Yobe and Borno states have been the main theatres of the Boko Haram insurgency since 2009. Schools in Yobe were repeatedly attacked at the height of the insurgency. In 2014, 58 male students of the College of Agriculture, Bunu Yadi, Yobe State, were slaughtered in cold blood in their dormitories at night. The killers carried out the heinous crime unchallenged by our security forces. The Yobe state and the federal governments looked helpless at the time. They still do.
Our security men ought to know that the successful abduction of the 260 girls from their secondary school in Chibok, Borno State, by the insurgents in 2011, would encourage them to raid other female secondary schools in Yobe and Borno states sooner or later. The female schools have become vulnerable as lucrative recruitment grounds for child brides. The real tragedy is that the Nigerian state is supposedly better equipped than the insurgents because, as the late Admiral Augustus Aikhomu once put it, government has the monopoly of violence. So, tell me, why does the state look so helpless in this war without borders?

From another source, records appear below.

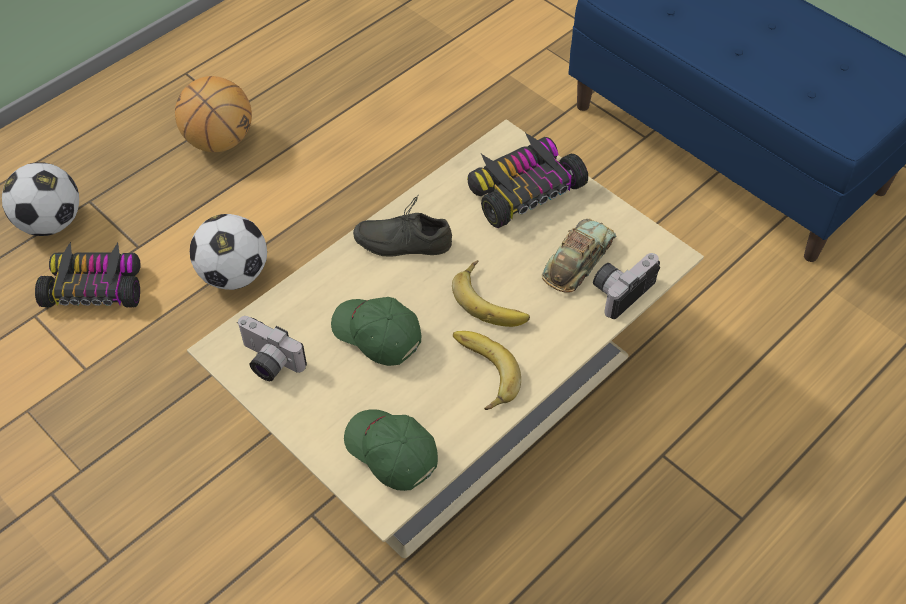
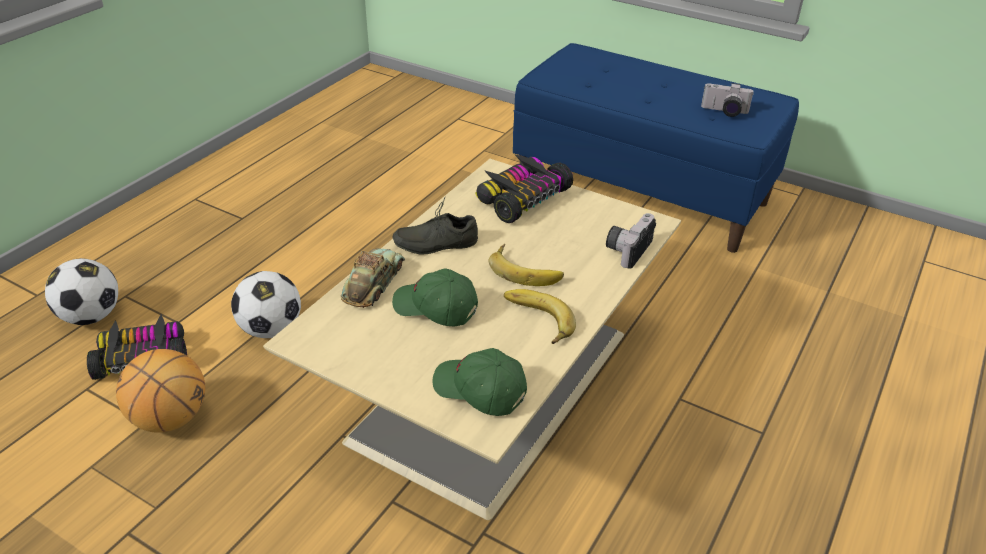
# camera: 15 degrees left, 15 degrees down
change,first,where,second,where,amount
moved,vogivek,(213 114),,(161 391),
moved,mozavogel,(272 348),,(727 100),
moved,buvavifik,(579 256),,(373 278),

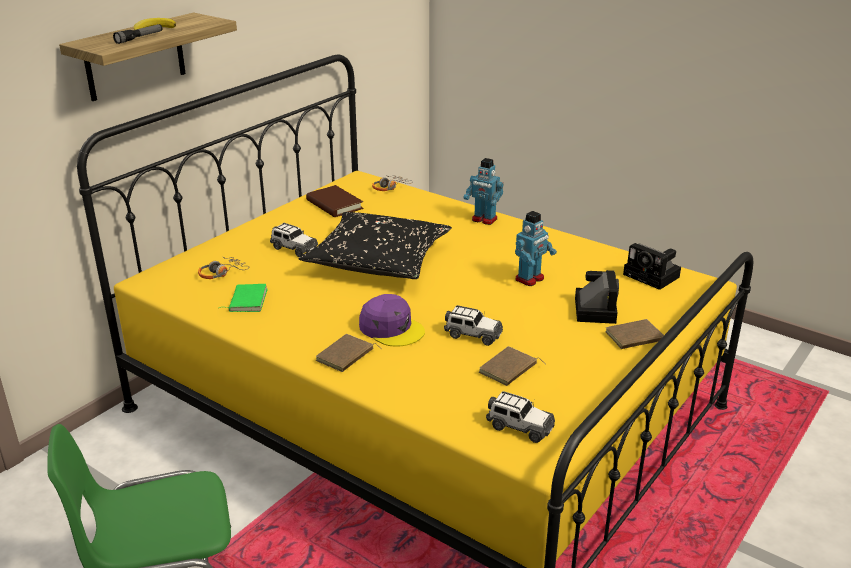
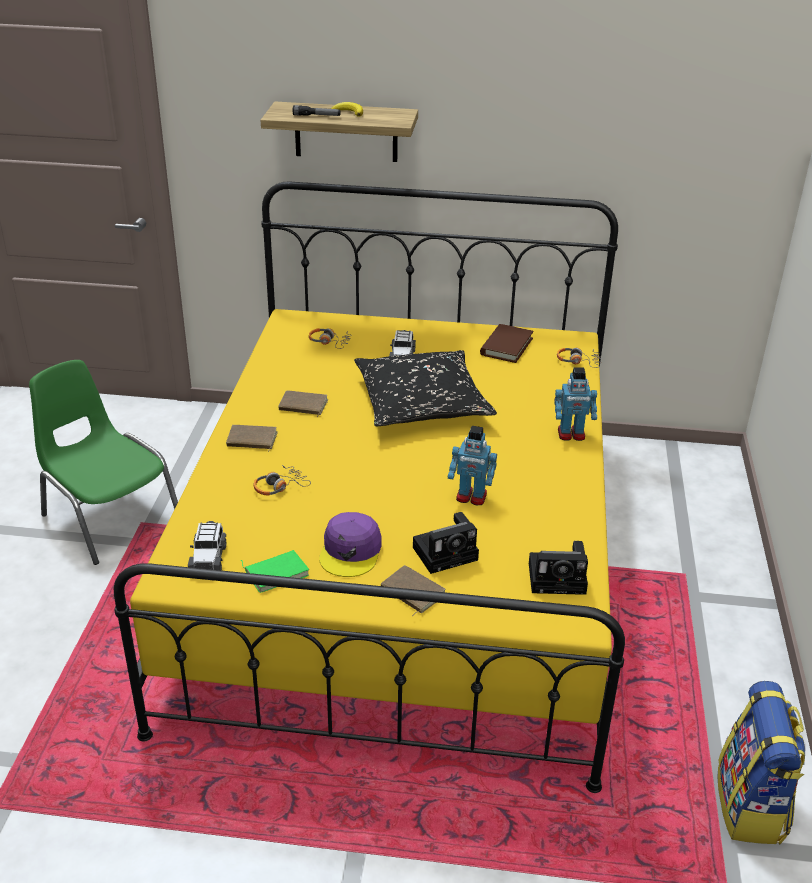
# camera: 60 degrees right, 5 degrees up
change,first,where,second,where,amount
removed,buvavifik,(473 325),,,
added,,,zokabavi,(282 480),
added,,,dakobuk,(762 763),
moved,green rorusex,(243 298),,(275 571),
moved,purple mugufon,(392 320),,(350 544),
moved,brown rorusex,(512 366),,(303 403),
turned,vudabadik,(484 191),,(575 404),90 degrees counterclockwise
turned,mozavogel,(652 266),,(558 568),105 degrees counterclockwise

Goni Bukar Lawal, the member representing Dapchi community in the House of Representatives and who, in an impassioned speech, forced his colleagues to register their disappointment with the crass failure of our security agencies, said that “There was military presence in the eight local government areas in Dapchi until one week to the attack. It was surprising to us that the military withdrew its men and one week after, there was an attack.”
I am sure we would eventually get to know who ordered the withdrawal of those forces one week before the abduction. But the challenge right now is for the security forces to redeem their spotty image by rescuing the 110 girls. They and their families do not deserve the fate that has befallen them.
Perhaps, for the purposes of record, we need to remind the president that the apparent ineptitude of his security men rubbishes him too. Time for him to wake up and personally confront the security challenges as a General and Commander-in-chief of the Armed Forces. No nation can afford to let its children, male or female, become sitting ducks at the mercy of insurgents such as Boko Haram.